The Annamycin drug substance is no longer covered by any existing patent protection. On July 18, 2017, the Company announced that it had signed a new technology license agreement with MD Anderson Cancer Center based on new patent applications that the Company intends to file relating to Annamycin. These patent applications are related to the formulation, synthetic process and reconstitution related to our Annamycin drug product candidate, although there is no assurance that we will be successful in obtaining such patent protection.
 
On March 21, 2017, we received notice that the FDA had granted us Orphan Drug designation for Annamycin for the treatment of AML. Orphan Drug status could entitle us to market exclusivity of up to 7 and 10 years from the date of approval of a New Drug Application (“NDA”) in the United States. If we obtain similar designation in the European Union (“EU”), we could be entitled to 10 years of market exclusivity there from the date of approval of a Marketing Authorization Application (“MAA”) in the United States and the European Union (“EU”), respectively. Separately, the FDA may also grant market exclusivity of up to 5 years with the approval of an active moiety (a “new chemical entity,” which we anticipate Annamycin would be), but there can be no assurance that such exclusivity will be granted.

Our other drug development projects relate to two distinct portfolios of small molecules, which we refer to as the WP1066 Portfolio, focused on the modulation of key oncogenic transcription factors involved in the progression of cancer, and the WP1122 Portfolio, a suite of molecules targeting the metabolic processes involved in cancer in general, and glioblastoma (the most common form of brain tumor) and pancreatic cancer in particular. We have been granted royalty-bearing, worldwide, exclusive licenses for the patent and technology rights related to our WP1066 Portfolio and WP1122 Portfolio drug technologies, as these patent rights are owned by MD Anderson.

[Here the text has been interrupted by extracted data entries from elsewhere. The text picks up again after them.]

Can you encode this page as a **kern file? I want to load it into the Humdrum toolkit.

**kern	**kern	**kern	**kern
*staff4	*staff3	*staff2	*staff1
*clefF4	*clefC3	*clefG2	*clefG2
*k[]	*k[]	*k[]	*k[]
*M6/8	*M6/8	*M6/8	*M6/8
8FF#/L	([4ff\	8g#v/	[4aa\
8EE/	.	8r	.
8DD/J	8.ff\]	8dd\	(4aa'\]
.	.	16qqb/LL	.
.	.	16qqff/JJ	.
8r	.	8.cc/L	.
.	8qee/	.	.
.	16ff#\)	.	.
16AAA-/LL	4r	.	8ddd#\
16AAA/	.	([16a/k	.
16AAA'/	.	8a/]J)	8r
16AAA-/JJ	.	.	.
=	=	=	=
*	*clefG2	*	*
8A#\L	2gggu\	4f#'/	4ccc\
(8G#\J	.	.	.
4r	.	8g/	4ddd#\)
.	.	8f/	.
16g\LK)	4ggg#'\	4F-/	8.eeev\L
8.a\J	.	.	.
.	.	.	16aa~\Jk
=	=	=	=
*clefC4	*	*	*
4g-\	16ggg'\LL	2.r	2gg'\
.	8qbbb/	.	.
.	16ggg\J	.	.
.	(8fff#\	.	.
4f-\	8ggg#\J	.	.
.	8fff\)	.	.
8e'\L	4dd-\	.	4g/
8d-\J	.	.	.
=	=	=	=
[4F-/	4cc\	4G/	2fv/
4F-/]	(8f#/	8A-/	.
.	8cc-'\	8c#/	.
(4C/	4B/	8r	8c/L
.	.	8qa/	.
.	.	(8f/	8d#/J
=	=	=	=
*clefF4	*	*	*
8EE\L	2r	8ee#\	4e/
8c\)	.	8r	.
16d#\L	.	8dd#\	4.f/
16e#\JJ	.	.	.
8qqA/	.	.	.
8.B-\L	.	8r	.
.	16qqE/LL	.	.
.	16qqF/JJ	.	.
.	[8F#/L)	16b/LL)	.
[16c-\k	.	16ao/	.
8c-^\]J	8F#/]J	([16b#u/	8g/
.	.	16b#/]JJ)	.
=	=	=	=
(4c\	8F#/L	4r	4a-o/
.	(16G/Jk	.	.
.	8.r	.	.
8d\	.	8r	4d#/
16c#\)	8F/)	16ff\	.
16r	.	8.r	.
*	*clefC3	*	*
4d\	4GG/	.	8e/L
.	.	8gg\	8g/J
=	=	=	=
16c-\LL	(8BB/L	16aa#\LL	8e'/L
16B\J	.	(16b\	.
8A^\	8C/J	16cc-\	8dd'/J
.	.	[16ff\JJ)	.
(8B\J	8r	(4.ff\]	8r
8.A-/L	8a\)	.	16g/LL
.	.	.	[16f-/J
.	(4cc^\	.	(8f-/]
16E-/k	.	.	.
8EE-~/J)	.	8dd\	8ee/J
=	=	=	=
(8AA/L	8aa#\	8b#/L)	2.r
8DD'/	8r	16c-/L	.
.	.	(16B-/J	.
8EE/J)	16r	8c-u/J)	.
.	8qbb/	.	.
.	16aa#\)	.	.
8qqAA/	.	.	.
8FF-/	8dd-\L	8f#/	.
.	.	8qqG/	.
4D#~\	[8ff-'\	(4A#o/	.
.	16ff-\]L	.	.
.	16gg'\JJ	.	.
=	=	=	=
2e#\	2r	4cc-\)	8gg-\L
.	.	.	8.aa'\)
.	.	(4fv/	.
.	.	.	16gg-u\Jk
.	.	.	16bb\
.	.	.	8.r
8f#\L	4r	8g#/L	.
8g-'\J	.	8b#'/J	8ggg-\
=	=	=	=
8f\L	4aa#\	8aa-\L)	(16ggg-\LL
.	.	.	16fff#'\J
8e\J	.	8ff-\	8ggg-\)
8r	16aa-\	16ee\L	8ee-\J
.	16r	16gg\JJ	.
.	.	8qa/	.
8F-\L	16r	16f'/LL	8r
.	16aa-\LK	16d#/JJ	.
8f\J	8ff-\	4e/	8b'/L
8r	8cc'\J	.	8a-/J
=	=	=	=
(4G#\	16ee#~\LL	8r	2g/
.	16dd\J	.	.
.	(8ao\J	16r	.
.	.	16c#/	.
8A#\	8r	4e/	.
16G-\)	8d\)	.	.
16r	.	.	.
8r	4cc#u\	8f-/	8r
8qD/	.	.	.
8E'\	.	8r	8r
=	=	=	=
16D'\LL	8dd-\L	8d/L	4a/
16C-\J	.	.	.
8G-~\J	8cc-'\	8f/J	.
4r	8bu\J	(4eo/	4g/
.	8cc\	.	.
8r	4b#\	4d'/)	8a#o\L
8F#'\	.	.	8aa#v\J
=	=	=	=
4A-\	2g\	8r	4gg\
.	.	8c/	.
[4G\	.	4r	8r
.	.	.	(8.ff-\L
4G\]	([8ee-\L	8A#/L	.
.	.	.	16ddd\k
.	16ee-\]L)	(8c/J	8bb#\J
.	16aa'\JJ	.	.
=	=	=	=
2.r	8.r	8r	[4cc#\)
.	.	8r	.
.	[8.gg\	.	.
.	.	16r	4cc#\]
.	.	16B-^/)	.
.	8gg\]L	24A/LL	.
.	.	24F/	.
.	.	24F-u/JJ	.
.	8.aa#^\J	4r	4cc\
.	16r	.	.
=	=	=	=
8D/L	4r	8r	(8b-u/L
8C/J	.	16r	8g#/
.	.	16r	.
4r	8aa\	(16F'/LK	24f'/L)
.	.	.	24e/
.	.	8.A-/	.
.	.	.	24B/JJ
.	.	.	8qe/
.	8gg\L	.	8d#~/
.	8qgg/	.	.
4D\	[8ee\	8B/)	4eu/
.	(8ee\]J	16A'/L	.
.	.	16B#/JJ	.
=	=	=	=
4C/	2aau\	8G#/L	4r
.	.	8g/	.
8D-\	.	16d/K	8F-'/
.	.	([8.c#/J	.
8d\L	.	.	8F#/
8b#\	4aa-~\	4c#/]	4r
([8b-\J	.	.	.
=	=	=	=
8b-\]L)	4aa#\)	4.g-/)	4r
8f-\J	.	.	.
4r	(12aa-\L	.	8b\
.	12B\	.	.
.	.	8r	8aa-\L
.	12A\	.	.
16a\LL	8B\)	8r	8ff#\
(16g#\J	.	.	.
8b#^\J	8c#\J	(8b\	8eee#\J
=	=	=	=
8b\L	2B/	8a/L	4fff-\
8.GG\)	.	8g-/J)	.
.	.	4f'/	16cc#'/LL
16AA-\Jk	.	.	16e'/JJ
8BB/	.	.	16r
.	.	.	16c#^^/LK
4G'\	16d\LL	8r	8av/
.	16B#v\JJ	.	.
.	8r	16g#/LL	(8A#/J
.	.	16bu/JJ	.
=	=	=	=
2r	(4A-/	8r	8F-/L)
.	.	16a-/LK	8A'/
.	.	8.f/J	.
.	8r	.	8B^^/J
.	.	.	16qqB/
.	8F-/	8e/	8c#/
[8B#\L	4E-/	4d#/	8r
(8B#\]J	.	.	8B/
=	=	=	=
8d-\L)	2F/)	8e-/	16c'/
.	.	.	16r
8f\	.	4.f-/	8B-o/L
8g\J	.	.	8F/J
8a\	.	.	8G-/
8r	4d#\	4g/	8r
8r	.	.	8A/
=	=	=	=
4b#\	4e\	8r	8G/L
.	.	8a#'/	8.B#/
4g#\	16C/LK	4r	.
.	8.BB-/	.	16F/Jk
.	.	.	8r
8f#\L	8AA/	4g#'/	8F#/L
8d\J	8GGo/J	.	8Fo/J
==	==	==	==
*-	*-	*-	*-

During 2017, the Company announced the following progress on these two portfolios: 1) that it engaged a contract research organization (“CRO”) to prepare for a proof-of-concept trial in Poland to study the Company's drug candidate WP1220 (part of the WP1066 portfolio described above) for the treatment of cutaneous T-cell lymphoma; 2) the Company entered into collaborative agreements with the University of Bergen in Norway to test WP1122 in combination with another drug in the treatment of brain tumors and separately to conduct further analysis on the capability of WP1066 to stimulate anti-tumor immune response: 3) the Company entered into an agreement with the Mayo Clinic to study WP1066 for the treatment of rare pediatric brain tumors: and 4) the Company agreed to assist MD Anderson in submitting an IND for the study of WP1066 in glioblastoma and melanoma that has metastasized to the brain, which MD Anderson filed on November 1, 2017.

In accordance with FASB ASC Topic 280, Segment Reporting, we view our operations and manage our business as principally one segment. As a result, the financial information disclosed herein represents all the material financial information related to our principal operating segment.